**ЦИТИРУЕМЫЙ ОТРЫВОК**
________________

По разному относятся к вороненку окружающие.
Шаманова (смотрит улыбаясь на клетку с птицей). Забавно! Никогда не видела, что бы в комнате держали ворону.
Таня. Это Семен Семенович, наш вороненок (12, с. 112).
Для деловой женщины, Шамановой, в клетке «представитель определенного вида птиц» (звучит жестко — ворона), а для Тани он объект ласкового отношения — «ненок». И к отлету подросшего птенца Таня отнеслась как к потере, расставанию с другом.
Таня. Улетел. (Смотрит на пустую клетку.) Он был свидетелем самых счастливых наших дней... Помнишь, Герман, бессонные ночи, бутерброды с колбасой, чертежи и надежды!.. (12, с. 121).
В дальнейшем Таня еще дважды вспомнит о своем питомце. Сначала — встретив на зимовье тезку вороненка — Васина Семена Семеновича.
Таня. Что? Семен Семенович? (Смеется.)

________________

**ИЗВЛЕЧЕННЫЕ ДАННЫЕ**
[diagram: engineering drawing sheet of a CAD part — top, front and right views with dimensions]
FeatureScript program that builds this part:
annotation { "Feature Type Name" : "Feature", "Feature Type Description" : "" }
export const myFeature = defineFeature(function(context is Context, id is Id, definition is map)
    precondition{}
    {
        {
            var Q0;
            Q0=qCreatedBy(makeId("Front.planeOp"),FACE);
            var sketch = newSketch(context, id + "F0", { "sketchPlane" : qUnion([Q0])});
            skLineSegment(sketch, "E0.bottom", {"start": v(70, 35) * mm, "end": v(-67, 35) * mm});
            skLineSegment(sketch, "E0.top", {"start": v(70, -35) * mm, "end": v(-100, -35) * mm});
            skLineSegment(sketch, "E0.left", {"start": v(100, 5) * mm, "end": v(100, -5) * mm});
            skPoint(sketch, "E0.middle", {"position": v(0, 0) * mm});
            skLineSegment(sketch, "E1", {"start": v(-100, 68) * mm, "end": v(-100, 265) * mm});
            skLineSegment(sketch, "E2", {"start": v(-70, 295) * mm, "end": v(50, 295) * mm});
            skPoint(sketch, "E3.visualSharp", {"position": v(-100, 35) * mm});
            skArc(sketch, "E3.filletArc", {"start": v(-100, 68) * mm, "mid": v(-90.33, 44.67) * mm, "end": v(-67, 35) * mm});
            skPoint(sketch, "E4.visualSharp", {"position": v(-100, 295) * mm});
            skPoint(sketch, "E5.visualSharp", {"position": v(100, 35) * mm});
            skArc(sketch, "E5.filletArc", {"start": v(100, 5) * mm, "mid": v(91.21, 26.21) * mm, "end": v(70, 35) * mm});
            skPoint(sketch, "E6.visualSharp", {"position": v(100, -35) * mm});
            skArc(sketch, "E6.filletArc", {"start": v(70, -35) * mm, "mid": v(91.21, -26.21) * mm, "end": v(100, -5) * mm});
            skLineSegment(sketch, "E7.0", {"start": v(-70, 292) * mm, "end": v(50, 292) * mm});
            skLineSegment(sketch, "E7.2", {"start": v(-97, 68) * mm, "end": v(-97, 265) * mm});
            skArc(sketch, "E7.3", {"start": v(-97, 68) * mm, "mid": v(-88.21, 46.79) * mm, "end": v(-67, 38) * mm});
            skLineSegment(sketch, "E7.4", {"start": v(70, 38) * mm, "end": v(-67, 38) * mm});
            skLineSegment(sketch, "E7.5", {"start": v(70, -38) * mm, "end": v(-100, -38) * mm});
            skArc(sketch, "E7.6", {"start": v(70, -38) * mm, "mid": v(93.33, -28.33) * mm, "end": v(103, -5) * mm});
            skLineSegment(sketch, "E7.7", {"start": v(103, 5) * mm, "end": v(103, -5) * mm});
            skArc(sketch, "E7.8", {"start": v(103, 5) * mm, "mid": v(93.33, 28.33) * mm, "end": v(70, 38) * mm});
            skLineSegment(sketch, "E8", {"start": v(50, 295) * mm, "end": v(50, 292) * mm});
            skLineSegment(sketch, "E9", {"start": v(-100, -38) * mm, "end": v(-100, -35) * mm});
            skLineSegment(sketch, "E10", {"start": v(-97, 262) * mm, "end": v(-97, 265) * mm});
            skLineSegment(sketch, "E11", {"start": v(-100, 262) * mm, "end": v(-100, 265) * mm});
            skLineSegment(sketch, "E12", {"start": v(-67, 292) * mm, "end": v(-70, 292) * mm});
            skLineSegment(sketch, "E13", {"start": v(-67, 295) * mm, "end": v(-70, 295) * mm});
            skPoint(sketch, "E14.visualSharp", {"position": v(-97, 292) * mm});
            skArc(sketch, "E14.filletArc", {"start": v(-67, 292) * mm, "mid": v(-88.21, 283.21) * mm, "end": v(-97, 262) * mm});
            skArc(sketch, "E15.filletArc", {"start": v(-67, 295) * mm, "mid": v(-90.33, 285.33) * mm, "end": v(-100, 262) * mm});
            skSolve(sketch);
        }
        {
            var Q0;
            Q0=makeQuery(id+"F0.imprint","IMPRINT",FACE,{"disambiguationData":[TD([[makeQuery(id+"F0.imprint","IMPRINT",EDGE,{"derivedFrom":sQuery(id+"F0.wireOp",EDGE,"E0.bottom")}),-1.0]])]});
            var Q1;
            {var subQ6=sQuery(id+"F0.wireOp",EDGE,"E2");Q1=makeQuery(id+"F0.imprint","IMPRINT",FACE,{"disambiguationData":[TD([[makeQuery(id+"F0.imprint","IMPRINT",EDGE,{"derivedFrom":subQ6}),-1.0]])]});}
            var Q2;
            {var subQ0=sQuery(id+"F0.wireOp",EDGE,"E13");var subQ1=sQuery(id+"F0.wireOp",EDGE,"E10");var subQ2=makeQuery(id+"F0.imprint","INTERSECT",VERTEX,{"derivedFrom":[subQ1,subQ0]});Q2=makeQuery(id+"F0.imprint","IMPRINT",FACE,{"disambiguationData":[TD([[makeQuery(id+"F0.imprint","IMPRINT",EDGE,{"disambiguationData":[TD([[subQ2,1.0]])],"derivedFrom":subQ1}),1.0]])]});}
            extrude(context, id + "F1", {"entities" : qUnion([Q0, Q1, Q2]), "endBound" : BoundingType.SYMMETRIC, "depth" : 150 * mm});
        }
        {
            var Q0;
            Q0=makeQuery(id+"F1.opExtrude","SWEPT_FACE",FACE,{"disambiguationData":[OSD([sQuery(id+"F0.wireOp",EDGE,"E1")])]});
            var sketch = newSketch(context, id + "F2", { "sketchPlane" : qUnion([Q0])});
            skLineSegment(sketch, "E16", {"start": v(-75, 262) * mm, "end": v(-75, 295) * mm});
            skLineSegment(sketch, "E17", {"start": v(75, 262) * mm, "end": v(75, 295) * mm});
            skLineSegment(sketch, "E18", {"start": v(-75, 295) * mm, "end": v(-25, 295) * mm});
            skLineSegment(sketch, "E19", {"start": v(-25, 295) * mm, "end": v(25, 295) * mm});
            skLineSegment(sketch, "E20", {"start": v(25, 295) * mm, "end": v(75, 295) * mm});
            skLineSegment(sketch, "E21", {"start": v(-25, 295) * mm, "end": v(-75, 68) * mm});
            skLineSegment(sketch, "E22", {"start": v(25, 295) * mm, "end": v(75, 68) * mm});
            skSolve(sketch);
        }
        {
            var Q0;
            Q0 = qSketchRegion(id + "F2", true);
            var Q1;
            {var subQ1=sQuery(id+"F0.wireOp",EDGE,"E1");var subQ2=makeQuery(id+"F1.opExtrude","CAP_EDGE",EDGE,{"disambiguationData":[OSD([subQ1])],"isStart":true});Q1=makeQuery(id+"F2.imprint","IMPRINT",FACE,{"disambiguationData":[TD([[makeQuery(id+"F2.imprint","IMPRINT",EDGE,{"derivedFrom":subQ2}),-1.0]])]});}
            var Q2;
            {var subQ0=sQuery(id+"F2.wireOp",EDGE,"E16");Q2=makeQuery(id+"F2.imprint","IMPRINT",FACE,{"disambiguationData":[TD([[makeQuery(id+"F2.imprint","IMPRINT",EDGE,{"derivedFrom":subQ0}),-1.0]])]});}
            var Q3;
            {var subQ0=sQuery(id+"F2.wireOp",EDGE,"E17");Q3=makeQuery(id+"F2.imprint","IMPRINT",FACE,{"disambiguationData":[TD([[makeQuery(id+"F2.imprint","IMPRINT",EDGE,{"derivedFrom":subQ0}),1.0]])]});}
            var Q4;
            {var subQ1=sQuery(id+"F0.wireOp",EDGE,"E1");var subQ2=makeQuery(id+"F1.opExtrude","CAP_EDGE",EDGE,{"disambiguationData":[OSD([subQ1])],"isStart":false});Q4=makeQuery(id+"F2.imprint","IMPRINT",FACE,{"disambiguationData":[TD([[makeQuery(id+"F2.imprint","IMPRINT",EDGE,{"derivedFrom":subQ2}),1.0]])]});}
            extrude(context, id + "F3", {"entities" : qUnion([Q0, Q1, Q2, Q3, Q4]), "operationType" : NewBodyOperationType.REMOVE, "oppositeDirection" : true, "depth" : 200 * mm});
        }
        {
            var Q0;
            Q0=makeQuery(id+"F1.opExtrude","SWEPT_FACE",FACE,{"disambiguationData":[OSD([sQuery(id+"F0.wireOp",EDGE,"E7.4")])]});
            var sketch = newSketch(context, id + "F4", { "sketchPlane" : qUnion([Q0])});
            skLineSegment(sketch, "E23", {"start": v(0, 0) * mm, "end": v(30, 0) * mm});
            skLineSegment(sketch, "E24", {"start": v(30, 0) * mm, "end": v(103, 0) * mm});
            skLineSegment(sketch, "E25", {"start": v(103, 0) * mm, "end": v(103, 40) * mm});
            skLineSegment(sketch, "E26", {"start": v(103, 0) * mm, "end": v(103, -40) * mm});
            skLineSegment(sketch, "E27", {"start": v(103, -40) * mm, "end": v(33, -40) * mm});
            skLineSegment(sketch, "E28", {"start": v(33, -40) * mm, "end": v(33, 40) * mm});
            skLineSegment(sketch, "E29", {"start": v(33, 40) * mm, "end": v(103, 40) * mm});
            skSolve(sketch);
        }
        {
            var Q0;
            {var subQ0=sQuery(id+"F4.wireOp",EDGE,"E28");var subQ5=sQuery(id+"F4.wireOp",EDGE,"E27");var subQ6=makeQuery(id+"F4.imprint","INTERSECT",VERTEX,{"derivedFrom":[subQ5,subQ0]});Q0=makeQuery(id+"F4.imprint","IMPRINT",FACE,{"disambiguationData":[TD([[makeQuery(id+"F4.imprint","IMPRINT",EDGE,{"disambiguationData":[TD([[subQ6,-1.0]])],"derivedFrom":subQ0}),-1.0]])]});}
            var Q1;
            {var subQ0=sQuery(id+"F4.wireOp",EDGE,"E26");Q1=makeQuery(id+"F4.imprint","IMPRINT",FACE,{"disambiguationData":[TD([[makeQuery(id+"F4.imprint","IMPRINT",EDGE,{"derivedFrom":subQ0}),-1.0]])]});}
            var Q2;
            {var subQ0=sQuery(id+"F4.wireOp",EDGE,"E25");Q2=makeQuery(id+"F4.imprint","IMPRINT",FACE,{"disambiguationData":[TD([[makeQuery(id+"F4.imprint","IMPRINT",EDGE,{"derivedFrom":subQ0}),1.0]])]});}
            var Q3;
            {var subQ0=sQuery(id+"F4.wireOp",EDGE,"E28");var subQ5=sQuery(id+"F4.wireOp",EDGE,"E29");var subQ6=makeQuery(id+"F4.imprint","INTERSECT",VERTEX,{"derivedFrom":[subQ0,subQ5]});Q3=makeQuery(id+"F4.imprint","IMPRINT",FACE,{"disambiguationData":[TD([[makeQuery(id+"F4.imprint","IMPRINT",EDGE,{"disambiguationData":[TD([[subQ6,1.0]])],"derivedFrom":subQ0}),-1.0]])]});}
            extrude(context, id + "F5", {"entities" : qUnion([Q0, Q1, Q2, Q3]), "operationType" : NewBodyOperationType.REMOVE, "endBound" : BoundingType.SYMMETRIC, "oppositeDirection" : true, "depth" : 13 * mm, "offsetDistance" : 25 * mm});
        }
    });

________________

**ЧТО НУЖНО**
Как продолжить текст о вороненке Семене Семеновиче после последней приведенной реплики Тани?

**РЕЗУЛЬТАТ ЗАДАНИЯ**
Васин. Точно так. А почему смеетесь?
Таня. Просто у меня был один... один знакомый. Его тоже звали Семен Семенович. (Вдруг пристально посмотрела на него.) Слушайте, а может быть, это вы и есть? (Снова засмеялась). Фу, чепуха какая... (12, с. 147).
Потом, когда на прииске Таню находят в пургу замерзшей, она приходит в сознание во время звучащей со сцены (в местном клубе шел спектакль «Чапаев») песни:
«Ты не вейся, черный ворон,
Над моею головой,
Ты добычи не дождешься,
Все равно не буду твой...» (12, с. 165).
Самое точное психологическое объяснение таких «совпадений», на наш взгляд, дал К. Рудницкий: «Арбузов ...стремился вызвать у зрителя смутное и неясное, но все же достаточно ощутимое воспоминание об оставленном уюте» (184, с. 272). И в этом смысле вороненок — образное воплощение нереализованного, невостребованного тепла Таниной души.
В пьесах «Сказки старого Арбата» и «Жестокие игры» рядом с человеком оказывается кукла — как его двойник, тень.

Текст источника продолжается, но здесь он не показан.